**Task requirements:**
An exact copy of the line containing "Direct contact or" and of every line after it, through the last line of the material, is what should be returned.

**Provided data:**
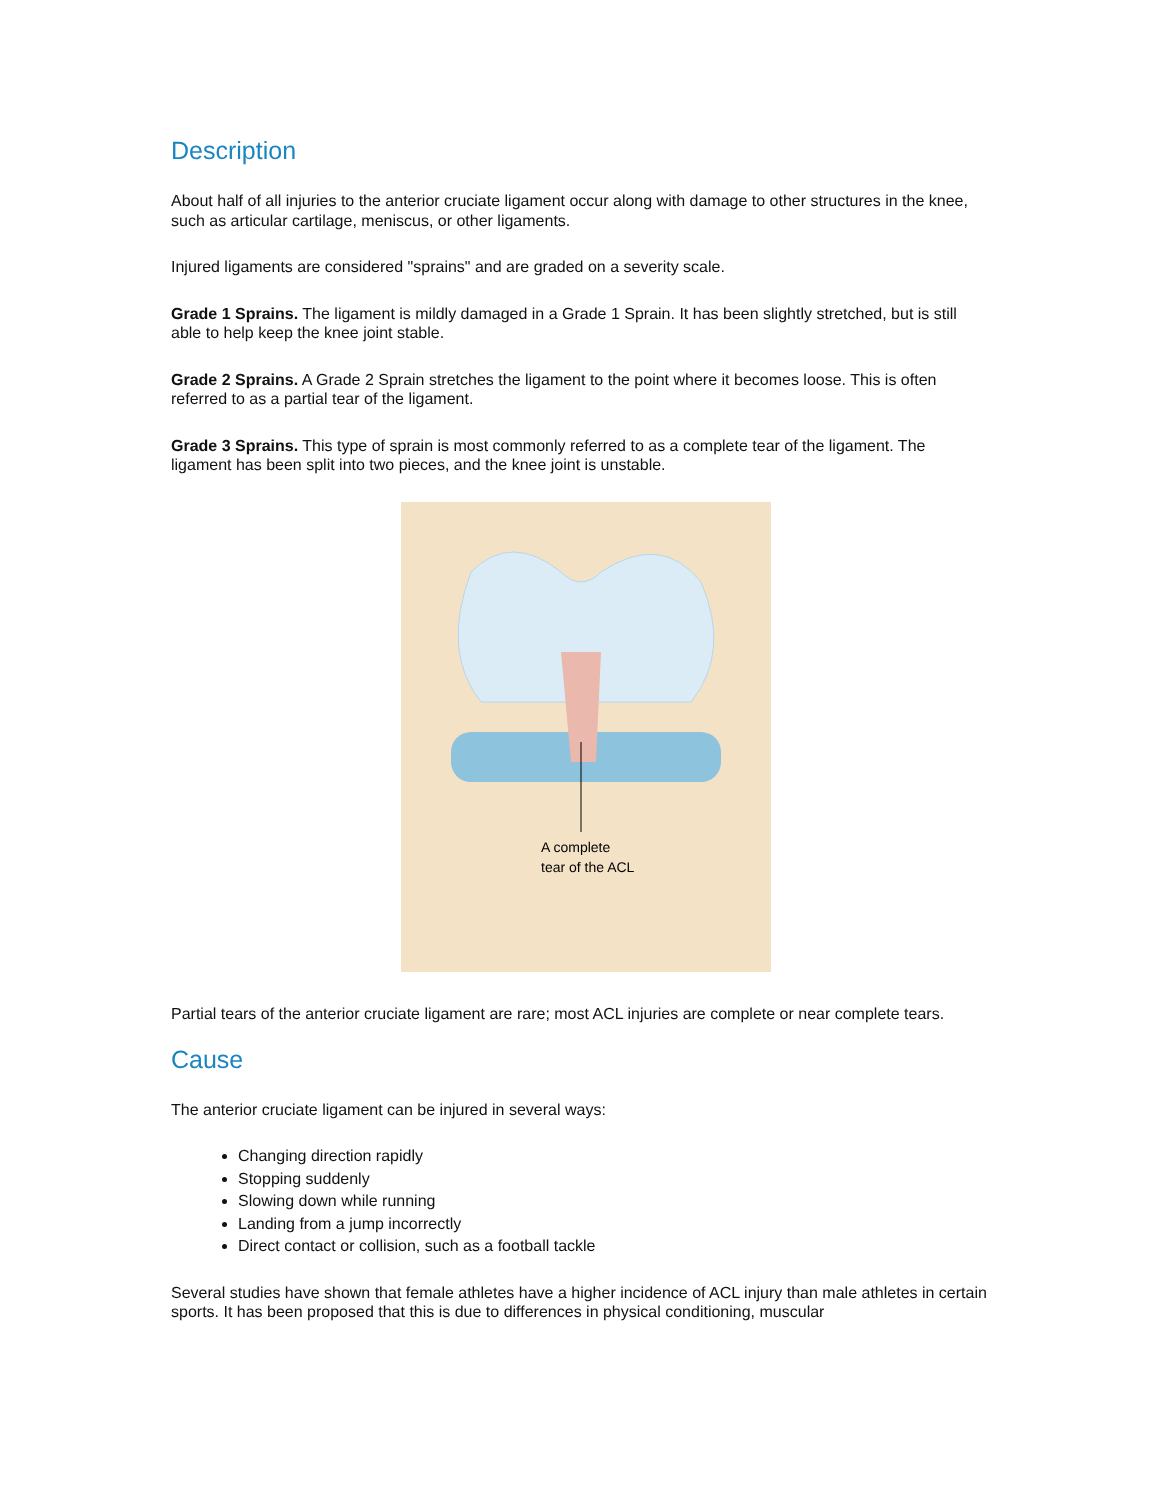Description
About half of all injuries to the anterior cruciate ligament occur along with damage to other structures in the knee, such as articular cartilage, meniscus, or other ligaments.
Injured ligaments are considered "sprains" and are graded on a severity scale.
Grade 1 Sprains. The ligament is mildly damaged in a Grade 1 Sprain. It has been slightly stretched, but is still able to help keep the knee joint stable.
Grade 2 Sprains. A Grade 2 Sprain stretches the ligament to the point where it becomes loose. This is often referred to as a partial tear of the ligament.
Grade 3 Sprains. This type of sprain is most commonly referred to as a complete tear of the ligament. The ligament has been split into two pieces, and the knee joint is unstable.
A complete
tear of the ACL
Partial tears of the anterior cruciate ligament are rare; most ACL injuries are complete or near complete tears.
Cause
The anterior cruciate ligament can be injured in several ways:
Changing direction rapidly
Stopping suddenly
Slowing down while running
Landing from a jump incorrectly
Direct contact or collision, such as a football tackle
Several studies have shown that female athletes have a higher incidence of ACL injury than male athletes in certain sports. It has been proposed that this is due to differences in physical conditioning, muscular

**Result of this exercise:**
Direct contact or collision, such as a football tackle
Several studies have shown that female athletes have a higher incidence of ACL injury than male athletes in certain sports. It has been proposed that this is due to differences in physical conditioning, muscular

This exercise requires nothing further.